Part of that included parents with prams. I actually don’t mind pram parking. In big shopping centres. Shopping centre car parks are notorious for accidents especially ones involving pedestrians. People not watching where they’re walking or driving, busy looking for a parking space, difficult to see amongst the 5000 other obstacles around them. They’re a dangerous place, especially for the disabled and small children. But shopping centre car parks are the only place I think have a need for them. We’re talking car parks where they cram 5000 spaces into the smallest square metre area possible. More spaces more shoppers.
With the inclusion in shopping centres of play equipment and even child minding for children prams parking is an ideal way to attract that customer base.
That’s where it should stop. It is about access and lets face it, they don’t make prams – or cars – like they use to. I watched a young mum of twins recently getting the double pram out of the car. It was a struggle. Seriously I reckon the pram weighed more than she did. If we can do something like this to help make doing the groceries a little easier for these mums and dads, then why not?
However, it should not come at the expense of access for anyone else. Especially people with disabilities. No matter what, you can always get a child out of your car even if you have to park in a normal space. While pram parking is convenient and helpful, parking for disabilities is more than just a convenience. It’s necessary for inclusion. Without accessible areas, people with mobility impairments, particularly those who rely on mobility aides, cannot be included in their community. Exclusion based on a person’s disability is discrimination, hence why, disability access is becoming mandatory through legislation.

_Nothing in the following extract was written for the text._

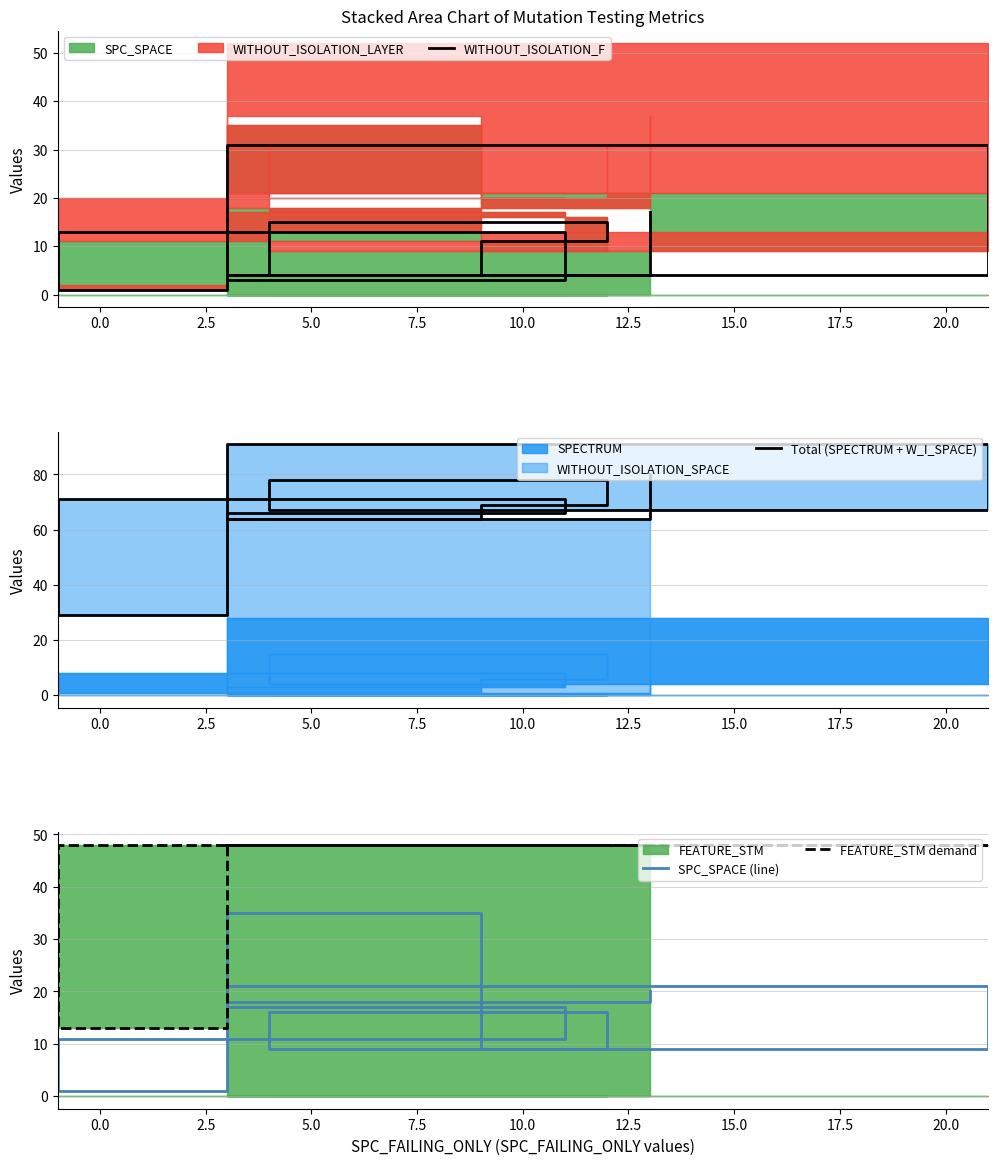

The WITHOUT_ISOLATION_F series shows 55 at 15.0. True or false?

False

Having been a parent who acquired a disability later in life, I can honestly say I was never excluded from my community like I am as a person with a disability. It shouldn’t happen. There’s just no excuse for it.
The legislative protection on disability accessible parking is quite clear and specific. To use a parking space marked for people with disabilities you must first obtain and display the Australian Disability Parking Permit or other government authorised disability parking permit in your state. This is under federal legislation. Most state legislation does require the permit holder to either be getting in or out of the vehicle at some stage while it is parked in the disability accessible parking zone. While not all states specify this we do encourage people to consider asking themselves “Do I really NEED to park here?”. To obtain a permit you must meet the criteria, which for the ADPP is:
- The applicant must be:
- unable to walk and always require the use of a wheelchair or
- their ability to walk is severely restricted by a permanent medical condition or ability to walk is severely restricted by a temporary medical condition or disability that you will have for 6 months or more as certified by your doctor or occupational therapist.

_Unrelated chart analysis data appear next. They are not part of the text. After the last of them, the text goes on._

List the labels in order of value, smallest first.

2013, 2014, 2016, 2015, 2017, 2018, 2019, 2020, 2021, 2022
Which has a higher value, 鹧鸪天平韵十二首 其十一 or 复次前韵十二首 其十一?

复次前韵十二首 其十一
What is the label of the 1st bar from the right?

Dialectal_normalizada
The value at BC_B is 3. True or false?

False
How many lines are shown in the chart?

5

Applicants with intellectual, psychiatric, cognitive or sensory impairment alone do not meet the eligibility criteria unless the applicant also has a mobility impairment that impacts on their ability to walk.

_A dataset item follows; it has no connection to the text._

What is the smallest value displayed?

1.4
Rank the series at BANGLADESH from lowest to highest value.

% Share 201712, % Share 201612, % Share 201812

This specific criteria and outline of how disability parking can be used is what makes it enforceable.
If we want to make pram parking enforceable it opens a whole can of worms.
Some councils have attempted it in Western Australia. It is very specific although difficult to enforce. The vehicle must have a child occupant in the vehicle that is being transported by a pram or other wheeled child transport under the legislative definition. This would exclude parents who use baby slings, trolleys or pushalong bikes. It would also exclude those who pull up into the pram parking outside the bottle shop with the car full of kids and mum stays in the car while dad runs in. Enforcement only relies on visual observation of the relevant council authority.
Below are some examples of the tried legislation on pram parking. So complaining mums and dads.. you need to consider, before you demand enforcement on the issue…. would you comply every time?
48B A person not being accompanied by a child and using a pram to transport that child at the time shall not stop or park in a parking bay set aside by a “parents with prams” sign.